New!! A standalone version of lassosum is now available. Please see here for details.
lassosum is a method for computing LASSO/Elastic Net estimates of a linear regression problem given summary statistics from GWAS and Genome-wide meta-analyses, accounting for Linkage Disequilibrium (LD), via a reference panel.
The reference panel is assumed to be in PLINK 1 format.
Summary statistics are expected to be loaded into memory as a data.frame/data.table.
lassosum requires the following R packages: RcppArmadillo, data.table, Matrix.

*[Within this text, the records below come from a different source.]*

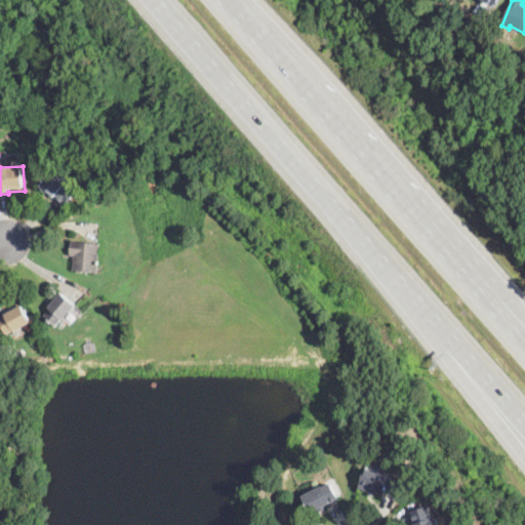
[(77,195),(69,203),(66,206),(55,196),(53,198),(41,187),(50,176),(58,169),(71,182),(68,184),(78,194),(77,195)]
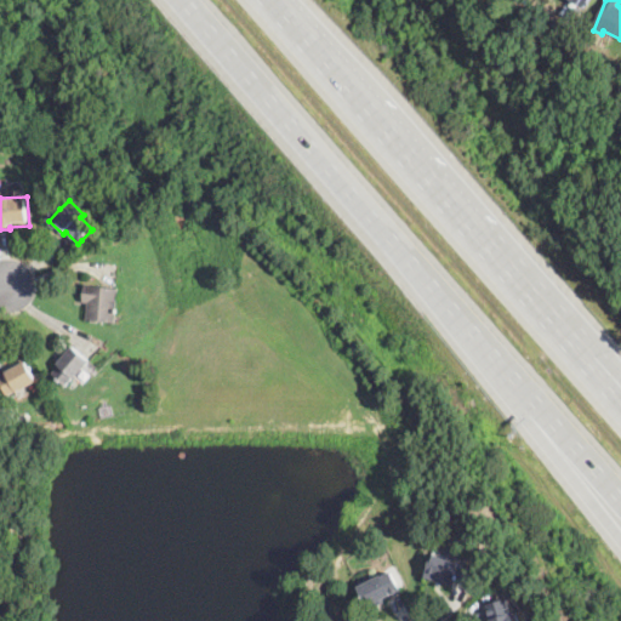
[(117,319),(117,323),(100,322),(98,323),(92,323),(92,320),(89,319),(90,303),(84,303),(86,286),(86,284),(93,284),(92,286),(120,289),(117,319)]
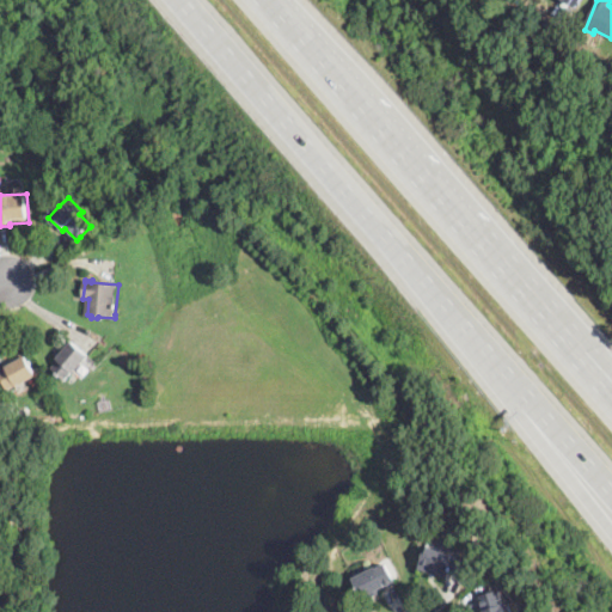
[(79,347),(90,355),(83,363),(90,369),(83,378),(75,372),(68,381),(53,368),(60,360),(56,357),(61,352),(63,353),(73,342),(79,347)]
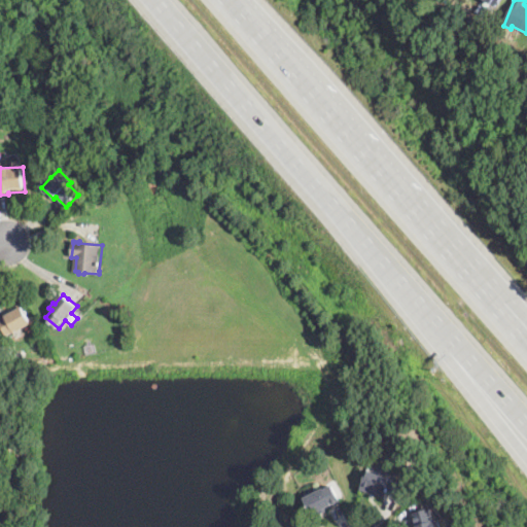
[(18,332),(15,334),(14,332),(7,337),(0,322),(0,320),(6,317),(4,313),(14,308),(22,304),(33,324),(18,332)]
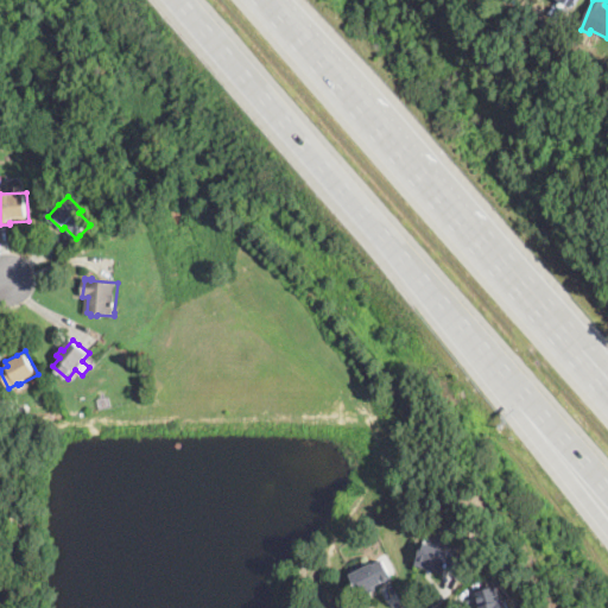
[(111,406),(100,407),(97,398),(109,397),(111,406)]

Install them by:
install.packages(c("RcppArmadillo", "data.table", "Matrix"), dependencies=TRUE)For Windows and Mac users, it would be easiest to download the following binaries (Windows, Mac) and install using:
install.packages("/path/to/downloaded_binary_file", repos=NULL)If you are on Linux or you would like to compile from source, you can download the source codes lassosum_0.4.5.tar.gz. Mac users should refer to this page for the various dependencies required. Install then via:
install.packages("/path/to/downloaded_source.tar.gz", repos=NULL, type="source")If you have devtools, you can also type:
install_github("tshmak/lassosum@v0.4.5")or
install_github("tshmak/lassosum")for the latest development version. Or you can clone the latest development version here and install yourself using devtools.
Most functions in lassosum impute missing genotypes in PLINK bfiles with a homozygous A2 genotype, which is the same as using the --fill-missing-a2 option in PLINK. It is the user's responsibility to filter out individuals and SNPs with too many missing genotypes beforehand.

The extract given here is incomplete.